◆ WHAT THE EXERCISE ASKS
Count how many lines in the entries below hold the string "wrist", and respond with that number only.

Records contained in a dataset
'''

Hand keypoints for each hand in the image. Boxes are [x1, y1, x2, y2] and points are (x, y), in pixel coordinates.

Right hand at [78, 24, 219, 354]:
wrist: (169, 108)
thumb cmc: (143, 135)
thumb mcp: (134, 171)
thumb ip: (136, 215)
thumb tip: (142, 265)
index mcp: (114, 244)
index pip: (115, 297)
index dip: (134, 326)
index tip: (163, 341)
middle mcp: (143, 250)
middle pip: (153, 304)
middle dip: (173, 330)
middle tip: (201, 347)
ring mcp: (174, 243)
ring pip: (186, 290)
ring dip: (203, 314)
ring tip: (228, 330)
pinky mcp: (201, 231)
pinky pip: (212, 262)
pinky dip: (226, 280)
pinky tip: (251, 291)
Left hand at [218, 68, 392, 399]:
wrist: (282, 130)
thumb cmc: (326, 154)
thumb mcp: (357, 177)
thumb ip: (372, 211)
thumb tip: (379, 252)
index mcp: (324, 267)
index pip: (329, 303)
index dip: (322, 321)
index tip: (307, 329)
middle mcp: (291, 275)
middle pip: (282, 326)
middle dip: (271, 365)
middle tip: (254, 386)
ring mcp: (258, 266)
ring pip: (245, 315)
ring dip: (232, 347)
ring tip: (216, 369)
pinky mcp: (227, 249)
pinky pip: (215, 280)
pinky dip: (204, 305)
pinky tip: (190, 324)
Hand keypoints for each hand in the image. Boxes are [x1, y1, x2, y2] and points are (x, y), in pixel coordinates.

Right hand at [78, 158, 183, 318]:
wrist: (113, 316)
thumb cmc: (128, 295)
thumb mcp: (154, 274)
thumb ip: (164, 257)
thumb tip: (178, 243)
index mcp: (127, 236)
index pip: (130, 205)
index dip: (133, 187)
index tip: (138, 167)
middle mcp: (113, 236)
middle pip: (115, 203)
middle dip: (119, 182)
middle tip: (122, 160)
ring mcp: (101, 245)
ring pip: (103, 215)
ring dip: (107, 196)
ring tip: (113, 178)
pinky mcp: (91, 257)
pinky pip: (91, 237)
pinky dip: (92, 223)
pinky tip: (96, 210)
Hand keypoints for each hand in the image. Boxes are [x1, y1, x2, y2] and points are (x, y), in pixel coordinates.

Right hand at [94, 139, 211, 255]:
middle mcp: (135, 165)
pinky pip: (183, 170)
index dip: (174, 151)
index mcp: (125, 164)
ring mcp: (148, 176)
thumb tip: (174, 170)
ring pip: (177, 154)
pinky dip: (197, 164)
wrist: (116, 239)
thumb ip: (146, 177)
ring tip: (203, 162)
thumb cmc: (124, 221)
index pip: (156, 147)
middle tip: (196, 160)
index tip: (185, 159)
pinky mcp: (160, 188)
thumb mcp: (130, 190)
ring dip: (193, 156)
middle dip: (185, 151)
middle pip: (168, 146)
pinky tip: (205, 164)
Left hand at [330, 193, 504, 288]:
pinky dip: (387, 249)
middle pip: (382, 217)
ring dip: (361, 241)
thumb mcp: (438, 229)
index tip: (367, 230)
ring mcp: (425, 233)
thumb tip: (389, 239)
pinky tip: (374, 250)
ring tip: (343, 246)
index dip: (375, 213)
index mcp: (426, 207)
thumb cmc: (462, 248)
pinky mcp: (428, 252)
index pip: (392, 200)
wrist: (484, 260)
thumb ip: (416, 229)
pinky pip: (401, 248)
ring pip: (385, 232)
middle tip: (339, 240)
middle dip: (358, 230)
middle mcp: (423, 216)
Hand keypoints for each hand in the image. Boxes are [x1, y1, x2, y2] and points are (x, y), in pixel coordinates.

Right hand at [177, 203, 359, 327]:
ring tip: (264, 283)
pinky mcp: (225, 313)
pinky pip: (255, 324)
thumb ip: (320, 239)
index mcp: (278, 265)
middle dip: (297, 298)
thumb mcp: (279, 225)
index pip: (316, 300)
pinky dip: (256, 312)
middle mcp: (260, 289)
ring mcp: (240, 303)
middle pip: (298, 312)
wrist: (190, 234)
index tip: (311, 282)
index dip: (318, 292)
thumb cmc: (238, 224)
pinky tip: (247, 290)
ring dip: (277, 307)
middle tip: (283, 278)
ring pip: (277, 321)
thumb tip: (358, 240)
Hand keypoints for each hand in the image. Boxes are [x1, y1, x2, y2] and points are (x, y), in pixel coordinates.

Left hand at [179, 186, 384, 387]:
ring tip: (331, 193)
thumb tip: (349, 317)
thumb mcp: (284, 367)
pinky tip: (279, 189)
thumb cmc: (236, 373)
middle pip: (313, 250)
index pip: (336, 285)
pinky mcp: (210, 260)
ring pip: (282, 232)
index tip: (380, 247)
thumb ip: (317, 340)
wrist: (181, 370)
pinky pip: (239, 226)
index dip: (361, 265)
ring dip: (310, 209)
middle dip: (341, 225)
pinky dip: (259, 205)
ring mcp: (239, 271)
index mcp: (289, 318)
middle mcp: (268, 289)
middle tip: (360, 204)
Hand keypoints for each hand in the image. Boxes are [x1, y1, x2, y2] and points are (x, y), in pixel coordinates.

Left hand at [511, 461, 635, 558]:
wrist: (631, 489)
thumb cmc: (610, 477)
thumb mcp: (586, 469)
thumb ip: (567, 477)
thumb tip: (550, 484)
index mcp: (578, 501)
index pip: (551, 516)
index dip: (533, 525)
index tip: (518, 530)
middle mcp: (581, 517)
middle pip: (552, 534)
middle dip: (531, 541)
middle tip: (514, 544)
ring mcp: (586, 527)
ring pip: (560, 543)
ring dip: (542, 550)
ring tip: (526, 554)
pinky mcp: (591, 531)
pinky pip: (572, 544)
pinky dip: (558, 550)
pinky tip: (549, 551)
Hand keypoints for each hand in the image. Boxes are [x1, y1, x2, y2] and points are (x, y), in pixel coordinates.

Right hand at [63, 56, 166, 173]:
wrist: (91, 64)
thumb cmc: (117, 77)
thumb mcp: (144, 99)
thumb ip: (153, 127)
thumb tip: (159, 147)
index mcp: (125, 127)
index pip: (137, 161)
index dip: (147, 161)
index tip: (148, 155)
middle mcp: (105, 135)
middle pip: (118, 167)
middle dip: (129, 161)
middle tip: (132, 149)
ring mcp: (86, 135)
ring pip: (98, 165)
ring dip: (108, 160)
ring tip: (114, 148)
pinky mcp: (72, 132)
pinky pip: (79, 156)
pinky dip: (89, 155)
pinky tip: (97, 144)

'''

◆ THE ANSWER
9